PROBLEM DESCRIPTION = In the records, starting with the first line and going on through the line with "genus: Piper", switch "collectors" to "collected by" and give those lines again with nothing else changed.
- - - -
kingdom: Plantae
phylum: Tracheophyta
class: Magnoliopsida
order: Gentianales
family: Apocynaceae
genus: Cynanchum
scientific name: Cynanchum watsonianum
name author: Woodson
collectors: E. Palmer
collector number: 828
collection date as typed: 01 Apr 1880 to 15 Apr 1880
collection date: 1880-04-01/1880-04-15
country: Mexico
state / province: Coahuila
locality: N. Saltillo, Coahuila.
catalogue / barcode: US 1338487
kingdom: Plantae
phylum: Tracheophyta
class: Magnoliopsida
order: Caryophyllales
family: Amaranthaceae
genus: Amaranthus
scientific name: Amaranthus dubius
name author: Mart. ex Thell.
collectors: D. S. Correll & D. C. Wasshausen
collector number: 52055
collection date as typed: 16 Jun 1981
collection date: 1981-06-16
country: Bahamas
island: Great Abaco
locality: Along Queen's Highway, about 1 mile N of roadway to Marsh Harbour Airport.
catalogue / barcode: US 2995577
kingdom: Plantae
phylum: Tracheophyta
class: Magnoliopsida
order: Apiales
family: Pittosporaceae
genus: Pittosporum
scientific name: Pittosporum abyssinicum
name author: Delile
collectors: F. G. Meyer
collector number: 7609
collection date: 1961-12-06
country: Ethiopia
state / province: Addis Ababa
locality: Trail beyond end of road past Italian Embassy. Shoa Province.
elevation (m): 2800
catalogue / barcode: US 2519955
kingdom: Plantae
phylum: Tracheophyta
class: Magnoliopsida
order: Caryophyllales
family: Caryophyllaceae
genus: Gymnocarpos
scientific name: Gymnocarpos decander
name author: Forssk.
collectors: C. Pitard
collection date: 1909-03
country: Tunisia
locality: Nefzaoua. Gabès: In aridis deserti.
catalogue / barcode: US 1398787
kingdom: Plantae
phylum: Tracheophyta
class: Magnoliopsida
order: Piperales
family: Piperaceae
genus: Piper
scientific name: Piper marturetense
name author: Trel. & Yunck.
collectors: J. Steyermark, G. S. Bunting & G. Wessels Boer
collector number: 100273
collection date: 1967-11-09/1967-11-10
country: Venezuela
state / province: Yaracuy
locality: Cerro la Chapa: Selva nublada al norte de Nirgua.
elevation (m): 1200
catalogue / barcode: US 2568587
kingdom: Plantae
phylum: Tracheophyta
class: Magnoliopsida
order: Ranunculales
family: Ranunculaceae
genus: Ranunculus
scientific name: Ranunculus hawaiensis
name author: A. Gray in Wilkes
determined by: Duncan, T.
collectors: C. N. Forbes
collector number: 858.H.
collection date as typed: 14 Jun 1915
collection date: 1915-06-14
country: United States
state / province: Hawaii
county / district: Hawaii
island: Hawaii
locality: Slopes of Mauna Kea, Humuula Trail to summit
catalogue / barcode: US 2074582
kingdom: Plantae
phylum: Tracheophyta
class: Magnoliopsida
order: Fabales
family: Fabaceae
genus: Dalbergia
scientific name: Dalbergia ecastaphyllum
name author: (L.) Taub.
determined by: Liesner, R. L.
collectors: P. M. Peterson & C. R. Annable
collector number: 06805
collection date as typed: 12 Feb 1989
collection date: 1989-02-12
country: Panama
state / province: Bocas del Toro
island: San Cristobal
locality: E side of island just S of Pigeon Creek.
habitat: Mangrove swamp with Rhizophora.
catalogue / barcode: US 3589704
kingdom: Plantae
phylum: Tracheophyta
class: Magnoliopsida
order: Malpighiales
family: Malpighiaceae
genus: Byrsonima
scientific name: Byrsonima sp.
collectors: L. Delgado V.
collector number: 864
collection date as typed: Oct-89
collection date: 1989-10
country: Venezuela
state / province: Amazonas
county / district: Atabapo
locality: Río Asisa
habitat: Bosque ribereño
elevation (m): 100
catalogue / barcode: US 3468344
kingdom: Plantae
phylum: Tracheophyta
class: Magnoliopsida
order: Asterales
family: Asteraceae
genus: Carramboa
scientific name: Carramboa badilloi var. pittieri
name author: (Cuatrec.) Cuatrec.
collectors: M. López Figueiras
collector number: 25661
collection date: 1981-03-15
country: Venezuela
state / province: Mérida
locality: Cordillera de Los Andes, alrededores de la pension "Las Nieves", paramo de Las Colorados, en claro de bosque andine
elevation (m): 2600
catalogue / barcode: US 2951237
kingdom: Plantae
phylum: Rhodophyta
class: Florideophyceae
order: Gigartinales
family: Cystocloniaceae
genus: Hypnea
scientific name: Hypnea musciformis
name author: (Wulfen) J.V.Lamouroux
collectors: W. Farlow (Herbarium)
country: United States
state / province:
- - - -
RESPONSE TO THIS TASK =
kingdom: Plantae
phylum: Tracheophyta
class: Magnoliopsida
order: Gentianales
family: Apocynaceae
genus: Cynanchum
scientific name: Cynanchum watsonianum
name author: Woodson
collected by: E. Palmer
collector number: 828
collection date as typed: 01 Apr 1880 to 15 Apr 1880
collection date: 1880-04-01/1880-04-15
country: Mexico
state / province: Coahuila
locality: N. Saltillo, Coahuila.
catalogue / barcode: US 1338487
kingdom: Plantae
phylum: Tracheophyta
class: Magnoliopsida
order: Caryophyllales
family: Amaranthaceae
genus: Amaranthus
scientific name: Amaranthus dubius
name author: Mart. ex Thell.
collected by: D. S. Correll & D. C. Wasshausen
collector number: 52055
collection date as typed: 16 Jun 1981
collection date: 1981-06-16
country: Bahamas
island: Great Abaco
locality: Along Queen's Highway, about 1 mile N of roadway to Marsh Harbour Airport.
catalogue / barcode: US 2995577
kingdom: Plantae
phylum: Tracheophyta
class: Magnoliopsida
order: Apiales
family: Pittosporaceae
genus: Pittosporum
scientific name: Pittosporum abyssinicum
name author: Delile
collected by: F. G. Meyer
collector number: 7609
collection date: 1961-12-06
country: Ethiopia
state / province: Addis Ababa
locality: Trail beyond end of road past Italian Embassy. Shoa Province.
elevation (m): 2800
catalogue / barcode: US 2519955
kingdom: Plantae
phylum: Tracheophyta
class: Magnoliopsida
order: Caryophyllales
family: Caryophyllaceae
genus: Gymnocarpos
scientific name: Gymnocarpos decander
name author: Forssk.
collected by: C. Pitard
collection date: 1909-03
country: Tunisia
locality: Nefzaoua. Gabès: In aridis deserti.
catalogue / barcode: US 1398787
kingdom: Plantae
phylum: Tracheophyta
class: Magnoliopsida
order: Piperales
family: Piperaceae
genus: Piper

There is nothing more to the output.